2) Why use smoothed loss instead of raw loss?

Raw batch losses are often noisy. Smoothing exposes the real trend, making it easier to detect steep improvement zones and the point where the loss starts breaking upward.

3) What is the steepest descent rate?

It is the learning rate where smoothed loss drops fastest relative to the logarithmic rate increase. Many practitioners use this point to anchor a safe starting band.

4) Why divide by safety factors?

A range test is intentionally aggressive. Dividing by safety factors pulls recommendations away from the edge, giving you room to train normally with better stability.

5) What if no divergence is detected?

That usually means your end learning rate was still conservative. Increase the ending rate, add more steps, or lower smoothing slightly to expose the instability point.

6) Can I use validation loss instead of training loss?

Yes, but keep the measurement sequence consistent. Most range tests use training loss because it updates frequently, while validation metrics can be too sparse during short sweeps.

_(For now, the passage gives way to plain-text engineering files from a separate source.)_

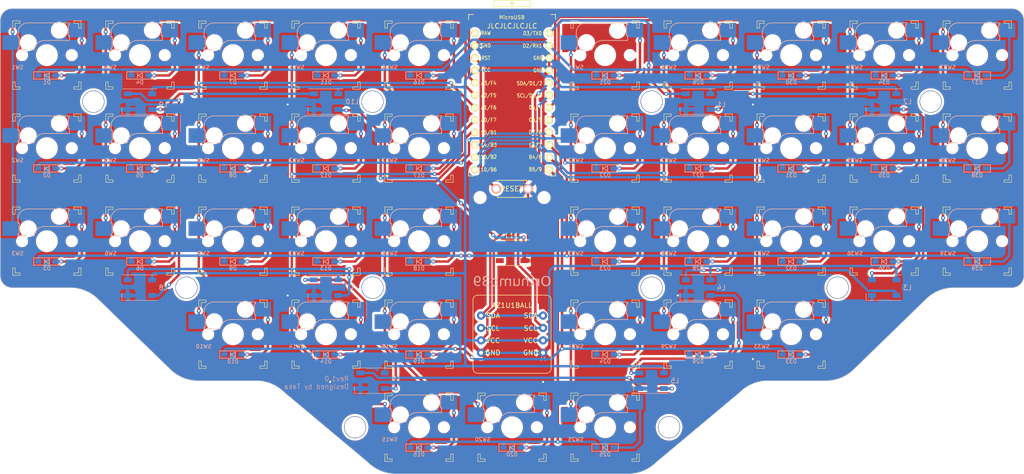
<source format=kicad_pcb>
(kicad_pcb (version 20221018) (generator pcbnew)

  (general
    (thickness 1.6)
  )

  (paper "A4")
  (layers
    (0 "F.Cu" signal)
    (31 "B.Cu" signal)
    (32 "B.Adhes" user "B.Adhesive")
    (33 "F.Adhes" user "F.Adhesive")
    (34 "B.Paste" user)
    (35 "F.Paste" user)
    (36 "B.SilkS" user "B.Silkscreen")
    (37 "F.SilkS" user "F.Silkscreen")
    (38 "B.Mask" user)
    (39 "F.Mask" user)
    (40 "Dwgs.User" user "User.Drawings")
    (41 "Cmts.User" user "User.Comments")
    (42 "Eco1.User" user "User.Eco1")
    (43 "Eco2.User" user "User.Eco2")
    (44 "Edge.Cuts" user)
    (45 "Margin" user)
    (46 "B.CrtYd" user "B.Courtyard")
    (47 "F.CrtYd" user "F.Courtyard")
    (48 "B.Fab" user)
    (49 "F.Fab" user)
    (50 "User.1" user)
    (51 "User.2" user)
    (52 "User.3" user)
    (53 "User.4" user)
    (54 "User.5" user)
    (55 "User.6" user)
    (56 "User.7" user)
    (57 "User.8" user)
    (58 "User.9" user)
  )

  (setup
    (pad_to_mask_clearance 0)
    (pcbplotparams
      (layerselection 0x00010fc_ffffffff)
      (plot_on_all_layers_selection 0x0000000_00000000)
      (disableapertmacros false)
      (usegerberextensions false)
      (usegerberattributes true)
      (usegerberadvancedattributes true)
      (creategerberjobfile false)
      (dashed_line_dash_ratio 12.000000)
      (dashed_line_gap_ratio 3.000000)
      (svgprecision 4)
      (plotframeref false)
      (viasonmask false)
      (mode 1)
      (useauxorigin false)
      (hpglpennumber 1)
      (hpglpenspeed 20)
      (hpglpendiameter 15.000000)
      (dxfpolygonmode true)
      (dxfimperialunits true)
      (dxfusepcbnewfont true)
      (psnegative false)
      (psa4output false)
      (plotreference true)
      (plotvalue true)
      (plotinvisibletext false)
      (sketchpadsonfab false)
      (subtractmaskfromsilk false)
      (outputformat 1)
      (mirror false)
      (drillshape 0)
      (scaleselection 1)
      (outputdirectory "../gerber/aaa/")
    )
  )

  (net 0 "")
  (net 1 "SDA")
  (net 2 "SCL")
  (net 3 "VCC")
  (net 4 "GND")
  (net 5 "Row0")
  (net 6 "Net-(D1-A)")
  (net 7 "Row1")
  (net 8 "Net-(D2-A)")
  (net 9 "Row2")
  (net 10 "Net-(D3-A)")
  (net 11 "Net-(D4-A)")
  (net 12 "Net-(D5-A)")
  (net 13 "Net-(D6-A)")
  (net 14 "Row3")
  (net 15 "Net-(D7-A)")
  (net 16 "Net-(D8-A)")
  (net 17 "Net-(D9-A)")
  (net 18 "Net-(D10-A)")
  (net 19 "Net-(D11-A)")
  (net 20 "Net-(D12-A)")
  (net 21 "Net-(D13-A)")
  (net 22 "Net-(D14-A)")
  (net 23 "Net-(D15-A)")
  (net 24 "Net-(D16-A)")
  (net 25 "Net-(D17-A)")
  (net 26 "Net-(D18-A)")
  (net 27 "Net-(D19-A)")
  (net 28 "Net-(D20-A)")
  (net 29 "Net-(D21-A)")
  (net 30 "Net-(D22-A)")
  (net 31 "Net-(D23-A)")
  (net 32 "Net-(D24-A)")
  (net 33 "Net-(D25-A)")
  (net 34 "Net-(D26-A)")
  (net 35 "Net-(D27-A)")
  (net 36 "Net-(D28-A)")
  (net 37 "Net-(D29-A)")
  (net 38 "Net-(D30-A)")
  (net 39 "Net-(D31-A)")
  (net 40 "Net-(D32-A)")
  (net 41 "Net-(D33-A)")
  (net 42 "Net-(D34-A)")
  (net 43 "Net-(D35-A)")
  (net 44 "Net-(D36-A)")
  (net 45 "Net-(D37-A)")
  (net 46 "Net-(D38-A)")
  (net 47 "Net-(D39-A)")
  (net 48 "Net-(L1-DOUT)")
  (net 49 "LED")
  (net 50 "Col0")
  (net 51 "Col1")
  (net 52 "Col2")
  (net 53 "Col3")
  (net 54 "Col4")
  (net 55 "Col5")
  (net 56 "Col6")
  (net 57 "Col7")
  (net 58 "Col8")
  (net 59 "Col9")
  (net 60 "Reset")
  (net 61 "unconnected-(U1-RAW-Pad24)")
  (net 62 "Net-(L2-DOUT)")
  (net 63 "Net-(L3-DOUT)")
  (net 64 "Row4")
  (net 65 "Net-(L4-DOUT)")
  (net 66 "Net-(L5-DOUT)")
  (net 67 "Net-(L6-DOUT)")
  (net 68 "Net-(L7-DOUT)")
  (net 69 "Net-(L8-DOUT)")
  (net 70 "Net-(L10-DIN)")
  (net 71 "Net-(L10-DOUT)")
  (net 72 "unconnected-(L11-DOUT-Pad2)")

  (footprint "kbd_Parts:Diode_SMD" (layer "F.Cu") (at 171.450144 118.467287))

  (footprint "kbd_SW:CherryMX_Hotswap_1uex" (layer "F.Cu") (at 190.5 76.2))

  (footprint "kbd_Parts:Diode_SMD" (layer "F.Cu") (at 76.200064 118.467287))

  (footprint "kbd_Parts:Diode_SMD" (layer "F.Cu") (at 228.600192 61.317239))

  (footprint "kbd_Parts:Diode_SMD" (layer "F.Cu") (at 152.400128 99.417271))

  (footprint "kbd_SW:CherryMX_Hotswap_1uex" (layer "F.Cu") (at 152.4 57.15))

  (footprint "kbd_Parts:Diode_SMD" (layer "F.Cu") (at 152.400128 80.367255))

  (footprint "kbd_Parts:Diode_SMD" (layer "F.Cu") (at 114.300096 99.417271))

  (footprint "kbd_SW:CherryMX_Hotswap_1uex" (layer "F.Cu") (at 38.1 57.15))

  (footprint "kbd_SW:CherryMX_Hotswap_1uex" (layer "F.Cu") (at 171.45 57.15))

  (footprint "kbd_SW:CherryMX_Hotswap_1uex" (layer "F.Cu") (at 133.35 133.35))

  (footprint "kbd_Parts:Diode_SMD" (layer "F.Cu") (at 95.25008 61.317239))

  (footprint "kbd_Parts:Diode_SMD" (layer "F.Cu") (at 76.200064 80.367255))

  (footprint "kbd_Parts:Diode_SMD" (layer "F.Cu") (at 114.300096 118.467287))

  (footprint "kbd_SW:CherryMX_Hotswap_1uex" (layer "F.Cu") (at 95.25 95.25))

  (footprint "kbd_Parts:Diode_SMD" (layer "F.Cu") (at 95.25008 80.367255))

  (footprint "kbd_SW:CherryMX_Hotswap_1uex" (layer "F.Cu") (at 228.6 57.15))

  (footprint "kbd_Hole:m2_Spacer_Hole" (layer "F.Cu") (at 104.775 66.675))

  (footprint "kbd_SW:CherryMX_Hotswap_1uex" (layer "F.Cu") (at 114.3 133.35))

  (footprint "kbd_Parts:Diode_SMD" (layer "F.Cu") (at 171.450144 80.367255))

  (footprint "kbd_Parts:Diode_SMD" (layer "F.Cu") (at 190.511099 61.317239))

  (footprint "kbd_Hole:m2_Screw_Hole" (layer "F.Cu") (at 126.801669 86.320385))

  (footprint "kbd_Parts:Diode_SMD" (layer "F.Cu") (at 209.550176 80.367255))

  (footprint "kbd_Parts:Diode_SMD" (layer "F.Cu") (at 57.139109 80.367255))

  (footprint "kbd:LED_WS2812B-PLCC4" (layer "F.Cu") (at 133.350112 97.631332))

  (footprint "kbd_SW:CherryMX_Hotswap_1uex" (layer "F.Cu") (at 228.6 76.2))

  (footprint "kbd_Parts:Diode_SMD" (layer "F.Cu") (at 38.100032 80.367255))

  (footprint "kbd_SW:CherryMX_Hotswap_1uex" (layer "F.Cu") (at 171.45 76.2))

  (footprint "kbd_Hole:m2_Spacer_Hole" (layer "F.Cu") (at 66.675 104.775))

  (footprint "kbd_Parts:Diode_SMD" (layer "F.Cu") (at 171.450144 99.417271))

  (footprint "kbd_SW:CherryMX_Hotswap_1uex" (layer "F.Cu") (at 38.1 95.25))

  (footprint "kbd_Parts:Diode_SMD" (layer "F.Cu") (at 76.200064 99.417271))

  (footprint "kbd_Parts:Diode_SMD" (layer "F.Cu") (at 190.50016 118.467287))

  (footprint "kbd_SW:CherryMX_Hotswap_1uex" (layer "F.Cu") (at 76.2 76.2))

  (footprint "kbd_SW:CherryMX_Hotswap_1uex" (layer "F.Cu") (at 190.5 114.3))

  (footprint "kbd_Hole:m2_Spacer_Hole" (layer "F.Cu") (at 161.925 66.675))

  (footprint "kbd_Parts:Diode_SMD" (layer "F.Cu") (at 114.300096 137.517303))

  (footprint "kbd_Hole:m2_Spacer_Hole" (layer "F.Cu") (at 219.075 66.675))

  (footprint "kbd_Hole:m2_Spacer_Hole" (layer "F.Cu") (at 47.625 66.675))

  (footprint "kbd_SW:CherryMX_Hotswap_1uex" (layer "F.Cu")
    (tstamp 6be4fec9-69c7-48ce-951d-e341791aee75)
    (at 171.45 114.3)
    (property "Sheetfile" "thirty-6.kicad_sch")
    (property "Sheetname" "")
    (property "ki_description" "Push button switch, generic, two pins")
    (property "ki_keywords" "switch normally-open pushbutton push-button")
    (path "/63cd433b-f3c7-4826-b049-5372b7b1bfb5")
    (attr smd)
    (fp_text reference "SW29" (at -6 2.5) (layer "B.SilkS")
        (effects (font (size 0.8 0.8) (thickness 0.125)) (justify mirror))
      (tstamp 8d84adc6-b9ba-4cd0-8f4f-4b1054926c68)
    )
    (fp_text value "SW_PUSH" (at -4.8 8.3) (layer "F.Fab") hide
        (effects (font (size 1 1) (thickness 0.15)))
      (tstamp fa29129f-2d80-4382-8c21-3a6383e2574b)
    )
    (fp_line (start -5.9 -4.7) (end -5.9 -3.7)
      (stroke (width 0.15) (type solid)) (layer "B.SilkS") (tstamp 6c0a45cc-573a-4481-bbe7-164c4aa3449a))
    (fp_line (start -5.9 -3.7) (end -5.7 -3.7)
      (stroke (width 0.15) (type solid)) (layer "B.SilkS") (tstamp 36502651-bc43-4696-9c55-00010c85a9b9))
    (fp_line (start -5.9 -1.1) (end -5.9 -1.46)
      (stroke (width 0.15) (type solid)) (layer "B.SilkS") (tstamp 31c30f3a-e42b-4430-a5e9-995f567c473c))
    (fp_line (start -5.9 -1.1) (end -2.62 -1.1)
      (stroke (width 0.15) (type solid)) (layer "B.SilkS") (tstamp 28bb26b7-882a-4db7-a4e7-dcd9e0476164))
    (fp_line (start -5.7 -1.46) (end -5.9 -1.46)
      (stroke (width 0.15) (type solid)) (layer "B.SilkS") (tstamp 2cb40110-59ad-4b97-a196-a477bde99faa))
    (fp_line (start -5.67 -3.7) (end -5.67 -1.46)
      (stroke (width 0.15) (type solid)) (layer "B.SilkS") (tstamp a7d79532-3616-47cd-8e65-a7e57fed8ac5))
    (fp_line (start -0.4 -3) (end 4.6 -3)
      (stroke (width 0.15) (type solid)) (layer "B.SilkS") (tstamp c1248b5d-b529-4fd2-9844-8191e2b81bc2))
    (fp_line (start 4.38 -4) (end 4.38 -6.25)
      (stroke (width 0.15) (type solid)) (layer "B.SilkS") (tstamp ef6a2a16-7068-45ca-9c42-dc24e33f9d05))
    (fp_line (start 4.4 -6.25) (end 4.6 -6.25)
      (stroke (width 0.15) (type solid)) (layer "B.SilkS") (tstamp 34f75053-9a8a-4015-abf1-ccfa804ba0a7))
    (fp_line (start 4.6 -6.6) (end -3.800001 -6.6)
      (stroke (width 0.15) (type solid)) (layer "B.SilkS") (tstamp 91a12dd4-748d-4695-9254-a52125417ece))
    (fp_line (start 4.6 -6.25) (end 4.6 -6.6)
      (stroke (width 0.15) (type solid)) (layer "B.SilkS") (tstamp 208dab33-64d0-4a33-9ebd-996ae9d6dd25))
    (fp_line (start 4.6 -4) (end 4.4 -4)
      (stroke (width 0.15) (type solid)) (layer "B.SilkS") (tstamp b54ae2a2-8f3d-4d9b-9441-d92031646db0))
    (fp_line (start 4.6 -3) (end 4.6 -4)
      (stroke (width 0.15) (type solid)) (layer "B.SilkS") (tstamp c0ef6a28-3d63-485c-9f38-eb94719c66a7))
    (fp_arc (start -5.9 -4.699999) (mid -5.243504 -6.084924) (end -3.800001 -6.6)
      (stroke (width 0.15) (type solid)) (layer "B.SilkS") (tstamp 65457f28-d3da-4d2d-b3c1-d7ecffd07966))
    (fp_arc (start -2.616318 -1.121471) (mid -1.868709 -2.486118) (end -0.4 -3)
      (stroke (width 0.15) (type solid)) (layer "B.SilkS") (tstamp 39abcc09-5022-42a0-88c9-34ab52a70823))
    (fp_line (start -7 -7) (end -7 -5.5)
      (stroke (width 0.1) (type default)) (layer "F.SilkS") (tstamp 2aaec1c6-dd0f-41af-b29b-b0b100db30f1))
    (fp_line (start -7 -5.5) (end -6.5 -5.5)
      (stroke (width 0.1) (type default)) (layer "F.SilkS") (tstamp f691bb36-19b1-410c-89f2-8b2ec1f68fad))
    (fp_line (start -7 5.5) (end -6.5 5.5)
      (stroke (width 0.1) (type default)) (layer "F.SilkS") (tstamp ac0504a5-c859-41c7-84e1-5e0c690fc7ac))
    (fp_line (start -7 7) (end -7 5.5)
      (stroke (width 0.1) (type default)) (layer "F.SilkS") (tstamp c99e80fb-1f96-4a7e-af16-663de34ad56b))
    (fp_line (start -6.5 -6.5) (end -5.5 -6.5)
      (stroke (width 0.1) (type default)) (layer "F.SilkS") (tstamp e0b26627-d5a2-4c85-9fc3-a368e3d11bba))
    (fp_line (start -6.5 -5.5) (end -6.5 -6.5)
      (stroke (width 0.1) (type default)) (layer "F.SilkS") (tstamp 16577614-ac8a-417c-89ad-cabd9ff99697))
    (fp_line (start -6.5 5.5) (end -6.5 6.5)
      (stroke (width 0.1) (type default)) (layer "F.SilkS") (tstamp 7ce2041a-32df-40a1-8c07-b5d3471dfeb2))
    (fp_line (start -6.5 6.5) (end -5.5 6.5)
      (stroke (width 0.1) (type default)) (layer "F.SilkS") (tstamp 2254bbcf-0c28-43e6-a1a5-37af52eea2a1))
    (fp_line (start -5.5 -7) (end -7 -7)
      (stroke (width 0.1) (type default)) (layer "F.SilkS") (tstamp b60b0ebc-9317-45b7-a7d9-6dd0f63dfb63))
    (fp_line (start -5.5 -6.5) (end -5.5 -7)
      (stroke (width 0.1) (type default)) (layer "F.SilkS") (tstamp 96d83b4c-d895-4727-9fb9-a0b00a7c108f))
    (fp_line (start -5.5 6.5) (end -5.5 7)
      (stroke (width 0.1) (type default)) (layer "F.SilkS") (tstamp 13b34a54-19e1-46bc-9b46-b1f8a409defb))
    (fp_line (start -5.5 7) (end -7 7)
      (stroke (width 0.1) (type default)) (layer "F.SilkS") (tstamp f650a156-6d2c-4b0d-8c6c-581c105c2776))
    (fp_line (start 5.5 -7) (end 7 -7)
      (stroke (width 0.1) (type default)) (layer "F.SilkS") (tstamp b1417559-b583-4a46-900d-eed48155ad8c))
    (fp_line (start 5.5 -6.5) (end 5.5 -7)
      (stroke (width 0.1) (type default)) (layer "F.SilkS") (tstamp e06ae097-2ebe-467f-90cc-bb264a0fcb05))
    (fp_line (start 5.5 6.5) (end 6.5 6.5)
      (stroke (width 0.1) (type default)) (layer "F.SilkS") (tstamp c1575f53-ba93-497b-acd1-6dec6479d08b))
    (fp_line (start 5.5 7) (end 5.5 6.5)
      (stroke (width 0.1) (type default)) (layer "F.SilkS") (tstamp c8667924-756d-448b-81e9-fc8cb3218fcf))
    (fp_line (start 6.5 -6.5) (end 5.5 -6.5)
      (stroke (width 0.1) (type default)) (layer "F.SilkS") (tstamp 7b1d4957-7c77-414a-906d-9597ff793d5e))
    (fp_line (start 6.5 -5.5) (end 6.5 -6.5)
      (stroke (width 0.1) (type default)) (layer "F.SilkS") (tstamp 0074f067-f944-4e25-9721-7716072768a8))
    (fp_line (start 6.5 5.5) (end 7 5.5)
      (stroke (width 0.1) (type default)) (layer "F.SilkS") (tstamp 3d73715b-ba0e-40b4-b1bc-f3b449dc632b))
    (fp_line (start 6.5 6.5) (end 6.5 5.5)
      (stroke (width 0.1) (type default)) (layer "F.SilkS") (tstamp 49bdd5b2-b1f0-4afc-82d1-2df67592bffc))
    (fp_line (start 7 -7) (end 7 -5.5)
      (stroke (width 0.1) (type default)) (layer "F.SilkS") (tstamp 335a2259-6ca0-4fd7-ac29-34c636225962))
    (fp_line (start 7 -5.5) (end 6.5 -5.5)
      (stroke (width 0.1) (type default)) (layer "F.SilkS") (tstamp 6de3887c-5b64-4446-8e3d-506330b89063))
    (fp_line (start 7 5.5) (end 7 7)
      (stroke (width 0.1) (type default)) (layer "F.SilkS") (tstamp 11525c01-620a-45ba-8eff-c1ee7e3d17ec))
    (fp_line (start 7 7) (end 5.5 7)
      (stroke (width 0.1) (type default)) (layer "F.SilkS") (tstamp 28bfe73b-d110-45ec-a841-bcbfc25a05c2))
    (fp_line (start -9.525 -9.525) (end 9.525 -9.525)
      (stroke (width 0.15) (type solid)) (layer "Dwgs.User") (tstamp aa5b2cbf-7a19-44f0-be4f-10abc12feaa4))
    (fp_line (start -9.525 9.525) (end -9.525 -9.525)
      (stroke (width 0.15) (type solid)) (layer "Dwgs.User") (tstamp b07bb2a3-9d78-46b4-8440-0a3db5cc6bb4))
    (fp_line (start -7 -7) (end -6 -7)
      (stroke (width 0.15) (type solid)) (layer "Dwgs.User") (tstamp 67af4862-d78d-41c2-88ff-367439de0ab7))
    (fp_line (start -7 -6) (end -7 -7)
      (stroke (width 0.15) (type solid)) (layer "Dwgs.User") (tstamp 8dc4f04e-3e3e-4ccb-b891-fef5fd48ef27))
    (fp_line (start -7 6) (end -7 7)
      (stroke (width 0.15) (type solid)) (layer "Dwgs.User") (tstamp c1a0dded-5128-4646-84b1-f1b1d20a0c44))
    (fp_line (start -7 7) (end -6 7)
      (stroke (width 0.15) (type solid)) (layer "Dwgs.User") (tstamp c6e87f81-c390-4bc2-9455-075609302e63))
    (fp_line (start 6 7) (end 7 7)
      (stroke (width 0.15) (type solid)) (layer "Dwgs.User") (tstamp 93bac6b0-1315-41b4-8ec0-03799a985851))
    (fp_line (start 7 -7) (end 6 -7)
      (stroke (width 0.15) (type solid)) (layer "Dwgs.User") (tstamp 5399fbf4-e9f5-467a-8019-554dea869b97))
    (fp_line (start 7 -7) (end 7 -6)
      (stroke (width 0.15) (type solid)) (layer "Dwgs.User") (tstamp 4d5b5456-df0d-4088-bdff-3ccfa982154e))
    (fp_line (start 7 7) (end 7 6)
      (stroke (width 0.15) (type solid)) (layer "Dwgs.User") (tstamp 4c3cd4e4-736f-48a5-b0f3-494f5ed90dd1))
    (fp_line (start 9.525 -9.525) (end 9.525 9.525)
      (stroke (width 0.15) (type solid)) (layer "Dwgs.User") (tstamp a301338a-b4af-4430-8fdc-15e4fa024193))
    (fp_line (start 9.525 9.525) (end -9.525 9.525)
      (stroke (width 0.15) (type solid)) (layer "Dwgs.User") (tstamp 09935d4f-9327-4079-b78c-254b018a911f))
    (pad "" np_thru_hole circle (at -5.08 0) (size 2 2) (drill 2) (layers "*.Cu" "*.Mask" "F.SilkS") (tstamp 18d2db48-c04f-4c9e-9220-eb6798c5f894))
    (pad "" np_thru_hole circle (at -3.81 -2.54 180) (size 3 3) (drill 3) (layers "*.Cu" "*.Mask") (tstamp a15f5c4b-2c05-45d7-b05c-479e952540f5))
    (pad "" np_thru_hole circle (at 0 0 90) (size 4 4) (drill 4) (layers "*.Cu" "*.Mask" "F.SilkS") (tstamp 31be2265-78c9-4360-af79-564e9a1fca97))
    (pad "" np_thru_hole circle (at 2.54 -5.08 180) (size 3 3) (drill 3) (layers "*.Cu" "*.Mask") (tstamp bd01b1ba-cefc-495a-9d0f-71ddff1567d9))
    (pad "" np_thru_hole circle (at 5.08 0) (size 2 2) (drill 2) (layers "*.Cu" "*.Mask" "F.SilkS") (tstamp fcc5a14b-61ac-40ed-89e2-21bbd1a2e14e))
    (pad "1" smd rect (at -7 -2.58 180) (size 3.3 3) (drill (offset 0.45 0)) (layers "B.Cu" "B.Paste" "B.Mask")
      (net 56 "Col6") (pinfunction "1") (pintype "passive") (tstamp 469a7839-9dbc-4517-ba99-30b4e0ecba75))
    (pad "2" smd rect (at 5.7 -5.12 180) (size 3.3 3) (drill (offset -0.45 
... [2354922 chars truncated]
</source>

7) How many steps should I test?

Twenty to one hundred steps often works well. Use enough points to reveal the trend, especially if your losses are noisy or the learning-rate span is very wide.

8) Is the suggested band always the final answer?

No. Treat it as a disciplined shortlist. Final selection should still depend on full training behavior, validation performance, schedule choice, regularization, and batch size.